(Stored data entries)

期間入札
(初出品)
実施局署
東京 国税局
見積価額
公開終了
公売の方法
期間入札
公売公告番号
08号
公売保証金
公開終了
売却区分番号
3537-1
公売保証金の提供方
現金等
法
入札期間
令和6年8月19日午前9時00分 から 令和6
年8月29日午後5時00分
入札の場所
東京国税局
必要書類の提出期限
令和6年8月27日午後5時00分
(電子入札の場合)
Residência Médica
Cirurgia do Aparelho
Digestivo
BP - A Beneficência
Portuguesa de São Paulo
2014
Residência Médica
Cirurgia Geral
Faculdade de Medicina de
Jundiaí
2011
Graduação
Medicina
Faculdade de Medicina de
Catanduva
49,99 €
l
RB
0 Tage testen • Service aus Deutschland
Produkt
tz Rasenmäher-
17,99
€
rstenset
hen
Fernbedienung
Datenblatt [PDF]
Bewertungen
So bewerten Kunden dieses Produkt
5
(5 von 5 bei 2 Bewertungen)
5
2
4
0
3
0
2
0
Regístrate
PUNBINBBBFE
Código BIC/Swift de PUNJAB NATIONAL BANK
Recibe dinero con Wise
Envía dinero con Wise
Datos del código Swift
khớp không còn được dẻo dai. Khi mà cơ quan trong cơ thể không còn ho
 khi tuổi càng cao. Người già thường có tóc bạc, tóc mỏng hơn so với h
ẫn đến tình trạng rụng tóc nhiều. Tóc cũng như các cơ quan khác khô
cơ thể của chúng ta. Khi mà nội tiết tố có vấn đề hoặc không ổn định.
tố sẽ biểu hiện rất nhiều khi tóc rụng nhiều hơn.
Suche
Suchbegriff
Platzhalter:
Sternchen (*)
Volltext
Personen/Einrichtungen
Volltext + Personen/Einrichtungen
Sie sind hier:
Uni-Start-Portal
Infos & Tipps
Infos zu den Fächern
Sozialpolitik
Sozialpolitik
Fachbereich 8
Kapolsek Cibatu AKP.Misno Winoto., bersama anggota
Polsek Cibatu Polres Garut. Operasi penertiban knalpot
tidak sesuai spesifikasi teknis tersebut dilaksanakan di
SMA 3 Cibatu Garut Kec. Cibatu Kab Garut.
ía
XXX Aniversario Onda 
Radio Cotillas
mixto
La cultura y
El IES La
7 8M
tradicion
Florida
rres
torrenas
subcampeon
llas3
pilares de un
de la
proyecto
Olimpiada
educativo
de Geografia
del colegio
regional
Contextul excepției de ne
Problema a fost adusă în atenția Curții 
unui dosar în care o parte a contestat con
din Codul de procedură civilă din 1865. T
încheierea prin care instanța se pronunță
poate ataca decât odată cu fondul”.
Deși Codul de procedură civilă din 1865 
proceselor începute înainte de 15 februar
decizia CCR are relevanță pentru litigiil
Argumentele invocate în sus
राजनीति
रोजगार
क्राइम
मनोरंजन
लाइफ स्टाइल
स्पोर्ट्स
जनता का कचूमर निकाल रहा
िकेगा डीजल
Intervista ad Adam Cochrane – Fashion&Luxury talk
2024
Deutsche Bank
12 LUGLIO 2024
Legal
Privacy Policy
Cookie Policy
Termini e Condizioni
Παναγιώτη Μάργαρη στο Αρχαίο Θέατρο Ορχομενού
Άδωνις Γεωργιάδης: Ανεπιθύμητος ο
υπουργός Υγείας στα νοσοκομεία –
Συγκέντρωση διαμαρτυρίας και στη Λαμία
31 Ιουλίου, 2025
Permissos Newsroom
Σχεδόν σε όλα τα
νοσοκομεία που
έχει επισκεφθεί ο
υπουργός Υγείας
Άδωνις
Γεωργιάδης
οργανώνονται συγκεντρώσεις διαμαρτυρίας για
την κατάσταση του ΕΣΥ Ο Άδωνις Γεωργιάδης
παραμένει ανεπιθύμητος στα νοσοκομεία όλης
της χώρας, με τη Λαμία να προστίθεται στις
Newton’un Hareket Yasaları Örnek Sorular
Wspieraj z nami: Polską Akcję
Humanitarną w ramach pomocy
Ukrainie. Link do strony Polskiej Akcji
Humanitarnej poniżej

- WHAT TO DO
Update the material starting at its first line and ending at the line that contains "Datos del código Swift" by replacing "Bewertungen" with "Rezensionen". Write those lines out again with nothing else changed.

- PROBLEM SOLUTION
期間入札
(初出品)
実施局署
東京 国税局
見積価額
公開終了
公売の方法
期間入札
公売公告番号
08号
公売保証金
公開終了
売却区分番号
3537-1
公売保証金の提供方
現金等
法
入札期間
令和6年8月19日午前9時00分 から 令和6
年8月29日午後5時00分
入札の場所
東京国税局
必要書類の提出期限
令和6年8月27日午後5時00分
(電子入札の場合)
Residência Médica
Cirurgia do Aparelho
Digestivo
BP - A Beneficência
Portuguesa de São Paulo
2014
Residência Médica
Cirurgia Geral
Faculdade de Medicina de
Jundiaí
2011
Graduação
Medicina
Faculdade de Medicina de
Catanduva
49,99 €
l
RB
0 Tage testen • Service aus Deutschland
Produkt
tz Rasenmäher-
17,99
€
rstenset
hen
Fernbedienung
Datenblatt [PDF]
Rezensionen
So bewerten Kunden dieses Produkt
5
(5 von 5 bei 2 Rezensionen)
5
2
4
0
3
0
2
0
Regístrate
PUNBINBBBFE
Código BIC/Swift de PUNJAB NATIONAL BANK
Recibe dinero con Wise
Envía dinero con Wise
Datos del código Swift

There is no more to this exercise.